DIRECTION:
Reproduce every one of the following rows word for word, in the order given.

EXERCISE INPUT:
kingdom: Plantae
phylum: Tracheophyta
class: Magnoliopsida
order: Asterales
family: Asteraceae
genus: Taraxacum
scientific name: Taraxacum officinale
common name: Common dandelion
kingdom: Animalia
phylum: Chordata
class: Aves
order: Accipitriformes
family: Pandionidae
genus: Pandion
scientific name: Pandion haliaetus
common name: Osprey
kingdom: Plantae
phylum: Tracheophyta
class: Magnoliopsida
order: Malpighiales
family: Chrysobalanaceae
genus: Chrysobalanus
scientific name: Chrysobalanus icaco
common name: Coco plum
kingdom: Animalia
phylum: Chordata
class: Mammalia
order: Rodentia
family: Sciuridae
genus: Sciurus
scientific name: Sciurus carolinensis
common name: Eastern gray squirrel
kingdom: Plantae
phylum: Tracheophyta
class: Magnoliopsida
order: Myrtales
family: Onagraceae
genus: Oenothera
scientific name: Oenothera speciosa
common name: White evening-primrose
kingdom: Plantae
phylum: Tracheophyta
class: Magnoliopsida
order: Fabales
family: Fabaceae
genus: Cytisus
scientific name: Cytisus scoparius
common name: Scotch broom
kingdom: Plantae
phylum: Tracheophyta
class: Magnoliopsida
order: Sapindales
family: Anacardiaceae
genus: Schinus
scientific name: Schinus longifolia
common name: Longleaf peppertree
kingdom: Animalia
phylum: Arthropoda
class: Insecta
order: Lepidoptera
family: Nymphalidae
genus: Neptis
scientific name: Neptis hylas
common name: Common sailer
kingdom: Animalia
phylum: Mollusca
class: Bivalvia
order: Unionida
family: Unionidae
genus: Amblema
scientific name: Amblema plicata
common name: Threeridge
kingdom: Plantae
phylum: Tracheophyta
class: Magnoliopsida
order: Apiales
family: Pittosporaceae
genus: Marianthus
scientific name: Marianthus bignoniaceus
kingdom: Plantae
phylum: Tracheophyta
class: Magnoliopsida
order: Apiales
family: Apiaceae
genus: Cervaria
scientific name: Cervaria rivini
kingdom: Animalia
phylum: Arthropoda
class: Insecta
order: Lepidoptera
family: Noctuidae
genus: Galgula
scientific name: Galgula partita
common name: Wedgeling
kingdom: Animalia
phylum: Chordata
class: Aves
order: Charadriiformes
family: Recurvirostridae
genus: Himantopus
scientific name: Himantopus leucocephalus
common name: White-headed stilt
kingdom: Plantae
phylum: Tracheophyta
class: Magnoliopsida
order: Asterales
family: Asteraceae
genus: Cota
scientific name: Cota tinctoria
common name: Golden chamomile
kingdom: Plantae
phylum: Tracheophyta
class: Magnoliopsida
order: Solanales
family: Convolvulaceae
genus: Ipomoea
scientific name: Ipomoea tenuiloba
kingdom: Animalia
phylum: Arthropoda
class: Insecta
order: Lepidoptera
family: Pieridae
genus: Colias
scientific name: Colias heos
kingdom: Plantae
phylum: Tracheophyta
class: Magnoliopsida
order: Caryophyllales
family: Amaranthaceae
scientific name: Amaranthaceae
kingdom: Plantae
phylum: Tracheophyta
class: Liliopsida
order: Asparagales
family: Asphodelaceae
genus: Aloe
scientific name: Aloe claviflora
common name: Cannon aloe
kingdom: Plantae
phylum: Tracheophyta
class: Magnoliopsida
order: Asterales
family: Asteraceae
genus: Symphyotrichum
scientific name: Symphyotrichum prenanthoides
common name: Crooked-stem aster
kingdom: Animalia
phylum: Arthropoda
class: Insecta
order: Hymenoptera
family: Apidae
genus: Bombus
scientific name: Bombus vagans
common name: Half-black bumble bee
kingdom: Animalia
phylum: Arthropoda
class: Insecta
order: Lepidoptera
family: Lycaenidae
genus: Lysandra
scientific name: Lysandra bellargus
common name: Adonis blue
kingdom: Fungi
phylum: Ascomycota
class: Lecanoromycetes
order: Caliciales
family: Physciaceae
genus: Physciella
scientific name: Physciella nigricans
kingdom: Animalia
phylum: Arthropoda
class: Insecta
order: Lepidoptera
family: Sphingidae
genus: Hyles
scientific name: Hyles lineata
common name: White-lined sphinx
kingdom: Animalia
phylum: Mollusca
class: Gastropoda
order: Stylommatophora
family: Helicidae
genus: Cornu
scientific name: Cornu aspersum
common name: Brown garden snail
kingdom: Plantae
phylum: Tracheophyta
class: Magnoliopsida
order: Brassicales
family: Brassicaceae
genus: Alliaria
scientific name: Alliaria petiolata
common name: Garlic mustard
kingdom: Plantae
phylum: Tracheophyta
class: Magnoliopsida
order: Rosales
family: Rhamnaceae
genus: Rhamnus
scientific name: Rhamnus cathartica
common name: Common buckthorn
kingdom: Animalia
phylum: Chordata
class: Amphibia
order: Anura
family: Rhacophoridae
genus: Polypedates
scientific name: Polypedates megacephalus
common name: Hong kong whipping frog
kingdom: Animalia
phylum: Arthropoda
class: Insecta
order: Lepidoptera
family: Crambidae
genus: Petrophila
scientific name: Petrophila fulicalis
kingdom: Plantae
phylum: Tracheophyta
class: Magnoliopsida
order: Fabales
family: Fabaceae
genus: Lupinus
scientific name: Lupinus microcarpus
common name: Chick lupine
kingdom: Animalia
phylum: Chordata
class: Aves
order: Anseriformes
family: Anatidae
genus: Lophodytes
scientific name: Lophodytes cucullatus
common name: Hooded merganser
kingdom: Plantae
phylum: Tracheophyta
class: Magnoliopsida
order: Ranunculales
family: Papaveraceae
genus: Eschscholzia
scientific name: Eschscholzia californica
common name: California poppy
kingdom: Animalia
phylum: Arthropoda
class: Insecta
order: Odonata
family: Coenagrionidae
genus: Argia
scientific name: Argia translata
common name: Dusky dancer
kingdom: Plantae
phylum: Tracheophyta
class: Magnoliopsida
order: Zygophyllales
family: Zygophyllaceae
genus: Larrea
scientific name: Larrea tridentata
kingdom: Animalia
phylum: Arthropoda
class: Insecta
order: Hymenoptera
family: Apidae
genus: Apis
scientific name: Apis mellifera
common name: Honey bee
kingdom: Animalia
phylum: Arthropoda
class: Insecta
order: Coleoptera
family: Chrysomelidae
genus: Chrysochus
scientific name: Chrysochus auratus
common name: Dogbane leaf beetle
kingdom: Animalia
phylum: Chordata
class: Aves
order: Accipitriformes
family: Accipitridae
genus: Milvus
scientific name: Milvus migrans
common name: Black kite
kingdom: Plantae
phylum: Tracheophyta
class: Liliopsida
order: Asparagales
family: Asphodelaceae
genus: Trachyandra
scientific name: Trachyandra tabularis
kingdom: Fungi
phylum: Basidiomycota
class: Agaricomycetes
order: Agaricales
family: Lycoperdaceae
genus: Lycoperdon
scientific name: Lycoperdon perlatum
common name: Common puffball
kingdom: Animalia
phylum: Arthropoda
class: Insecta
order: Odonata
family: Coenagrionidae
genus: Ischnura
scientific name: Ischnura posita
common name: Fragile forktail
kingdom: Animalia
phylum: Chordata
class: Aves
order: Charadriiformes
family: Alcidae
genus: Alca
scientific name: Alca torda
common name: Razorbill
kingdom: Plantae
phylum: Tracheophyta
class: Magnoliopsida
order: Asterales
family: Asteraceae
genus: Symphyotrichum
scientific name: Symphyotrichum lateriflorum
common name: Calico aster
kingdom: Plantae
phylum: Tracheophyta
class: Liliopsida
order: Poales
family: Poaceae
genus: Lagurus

THE ANSWER:
kingdom: Plantae
phylum: Tracheophyta
class: Magnoliopsida
order: Asterales
family: Asteraceae
genus: Taraxacum
scientific name: Taraxacum officinale
common name: Common dandelion
kingdom: Animalia
phylum: Chordata
class: Aves
order: Accipitriformes
family: Pandionidae
genus: Pandion
scientific name: Pandion haliaetus
common name: Osprey
kingdom: Plantae
phylum: Tracheophyta
class: Magnoliopsida
order: Malpighiales
family: Chrysobalanaceae
genus: Chrysobalanus
scientific name: Chrysobalanus icaco
common name: Coco plum
kingdom: Animalia
phylum: Chordata
class: Mammalia
order: Rodentia
family: Sciuridae
genus: Sciurus
scientific name: Sciurus carolinensis
common name: Eastern gray squirrel
kingdom: Plantae
phylum: Tracheophyta
class: Magnoliopsida
order: Myrtales
family: Onagraceae
genus: Oenothera
scientific name: Oenothera speciosa
common name: White evening-primrose
kingdom: Plantae
phylum: Tracheophyta
class: Magnoliopsida
order: Fabales
family: Fabaceae
genus: Cytisus
scientific name: Cytisus scoparius
common name: Scotch broom
kingdom: Plantae
phylum: Tracheophyta
class: Magnoliopsida
order: Sapindales
family: Anacardiaceae
genus: Schinus
scientific name: Schinus longifolia
common name: Longleaf peppertree
kingdom: Animalia
phylum: Arthropoda
class: Insecta
order: Lepidoptera
family: Nymphalidae
genus: Neptis
scientific name: Neptis hylas
common name: Common sailer
kingdom: Animalia
phylum: Mollusca
class: Bivalvia
order: Unionida
family: Unionidae
genus: Amblema
scientific name: Amblema plicata
common name: Threeridge
kingdom: Plantae
phylum: Tracheophyta
class: Magnoliopsida
order: Apiales
family: Pittosporaceae
genus: Marianthus
scientific name: Marianthus bignoniaceus
kingdom: Plantae
phylum: Tracheophyta
class: Magnoliopsida
order: Apiales
family: Apiaceae
genus: Cervaria
scientific name: Cervaria rivini
kingdom: Animalia
phylum: Arthropoda
class: Insecta
order: Lepidoptera
family: Noctuidae
genus: Galgula
scientific name: Galgula partita
common name: Wedgeling
kingdom: Animalia
phylum: Chordata
class: Aves
order: Charadriiformes
family: Recurvirostridae
genus: Himantopus
scientific name: Himantopus leucocephalus
common name: White-headed stilt
kingdom: Plantae
phylum: Tracheophyta
class: Magnoliopsida
order: Asterales
family: Asteraceae
genus: Cota
scientific name: Cota tinctoria
common name: Golden chamomile
kingdom: Plantae
phylum: Tracheophyta
class: Magnoliopsida
order: Solanales
family: Convolvulaceae
genus: Ipomoea
scientific name: Ipomoea tenuiloba
kingdom: Animalia
phylum: Arthropoda
class: Insecta
order: Lepidoptera
family: Pieridae
genus: Colias
scientific name: Colias heos
kingdom: Plantae
phylum: Tracheophyta
class: Magnoliopsida
order: Caryophyllales
family: Amaranthaceae
scientific name: Amaranthaceae
kingdom: Plantae
phylum: Tracheophyta
class: Liliopsida
order: Asparagales
family: Asphodelaceae
genus: Aloe
scientific name: Aloe claviflora
common name: Cannon aloe
kingdom: Plantae
phylum: Tracheophyta
class: Magnoliopsida
order: Asterales
family: Asteraceae
genus: Symphyotrichum
scientific name: Symphyotrichum prenanthoides
common name: Crooked-stem aster
kingdom: Animalia
phylum: Arthropoda
class: Insecta
order: Hymenoptera
family: Apidae
genus: Bombus
scientific name: Bombus vagans
common name: Half-black bumble bee
kingdom: Animalia
phylum: Arthropoda
class: Insecta
order: Lepidoptera
family: Lycaenidae
genus: Lysandra
scientific name: Lysandra bellargus
common name: Adonis blue
kingdom: Fungi
phylum: Ascomycota
class: Lecanoromycetes
order: Caliciales
family: Physciaceae
genus: Physciella
scientific name: Physciella nigricans
kingdom: Animalia
phylum: Arthropoda
class: Insecta
order: Lepidoptera
family: Sphingidae
genus: Hyles
scientific name: Hyles lineata
common name: White-lined sphinx
kingdom: Animalia
phylum: Mollusca
class: Gastropoda
order: Stylommatophora
family: Helicidae
genus: Cornu
scientific name: Cornu aspersum
common name: Brown garden snail
kingdom: Plantae
phylum: Tracheophyta
class: Magnoliopsida
order: Brassicales
family: Brassicaceae
genus: Alliaria
scientific name: Alliaria petiolata
common name: Garlic mustard
kingdom: Plantae
phylum: Tracheophyta
class: Magnoliopsida
order: Rosales
family: Rhamnaceae
genus: Rhamnus
scientific name: Rhamnus cathartica
common name: Common buckthorn
kingdom: Animalia
phylum: Chordata
class: Amphibia
order: Anura
family: Rhacophoridae
genus: Polypedates
scientific name: Polypedates megacephalus
common name: Hong kong whipping frog
kingdom: Animalia
phylum: Arthropoda
class: Insecta
order: Lepidoptera
family: Crambidae
genus: Petrophila
scientific name: Petrophila fulicalis
kingdom: Plantae
phylum: Tracheophyta
class: Magnoliopsida
order: Fabales
family: Fabaceae
genus: Lupinus
scientific name: Lupinus microcarpus
common name: Chick lupine
kingdom: Animalia
phylum: Chordata
class: Aves
order: Anseriformes
family: Anatidae
genus: Lophodytes
scientific name: Lophodytes cucullatus
common name: Hooded merganser
kingdom: Plantae
phylum: Tracheophyta
class: Magnoliopsida
order: Ranunculales
family: Papaveraceae
genus: Eschscholzia
scientific name: Eschscholzia californica
common name: California poppy
kingdom: Animalia
phylum: Arthropoda
class: Insecta
order: Odonata
family: Coenagrionidae
genus: Argia
scientific name: Argia translata
common name: Dusky dancer
kingdom: Plantae
phylum: Tracheophyta
class: Magnoliopsida
order: Zygophyllales
family: Zygophyllaceae
genus: Larrea
scientific name: Larrea tridentata
kingdom: Animalia
phylum: Arthropoda
class: Insecta
order: Hymenoptera
family: Apidae
genus: Apis
scientific name: Apis mellifera
common name: Honey bee
kingdom: Animalia
phylum: Arthropoda
class: Insecta
order: Coleoptera
family: Chrysomelidae
genus: Chrysochus
scientific name: Chrysochus auratus
common name: Dogbane leaf beetle
kingdom: Animalia
phylum: Chordata
class: Aves
order: Accipitriformes
family: Accipitridae
genus: Milvus
scientific name: Milvus migrans
common name: Black kite
kingdom: Plantae
phylum: Tracheophyta
class: Liliopsida
order: Asparagales
family: Asphodelaceae
genus: Trachyandra
scientific name: Trachyandra tabularis
kingdom: Fungi
phylum: Basidiomycota
class: Agaricomycetes
order: Agaricales
family: Lycoperdaceae
genus: Lycoperdon
scientific name: Lycoperdon perlatum
common name: Common puffball
kingdom: Animalia
phylum: Arthropoda
class: Insecta
order: Odonata
family: Coenagrionidae
genus: Ischnura
scientific name: Ischnura posita
common name: Fragile forktail
kingdom: Animalia
phylum: Chordata
class: Aves
order: Charadriiformes
family: Alcidae
genus: Alca
scientific name: Alca torda
common name: Razorbill
kingdom: Plantae
phylum: Tracheophyta
class: Magnoliopsida
order: Asterales
family: Asteraceae
genus: Symphyotrichum
scientific name: Symphyotrichum lateriflorum
common name: Calico aster
kingdom: Plantae
phylum: Tracheophyta
class: Liliopsida
order: Poales
family: Poaceae
genus: Lagurus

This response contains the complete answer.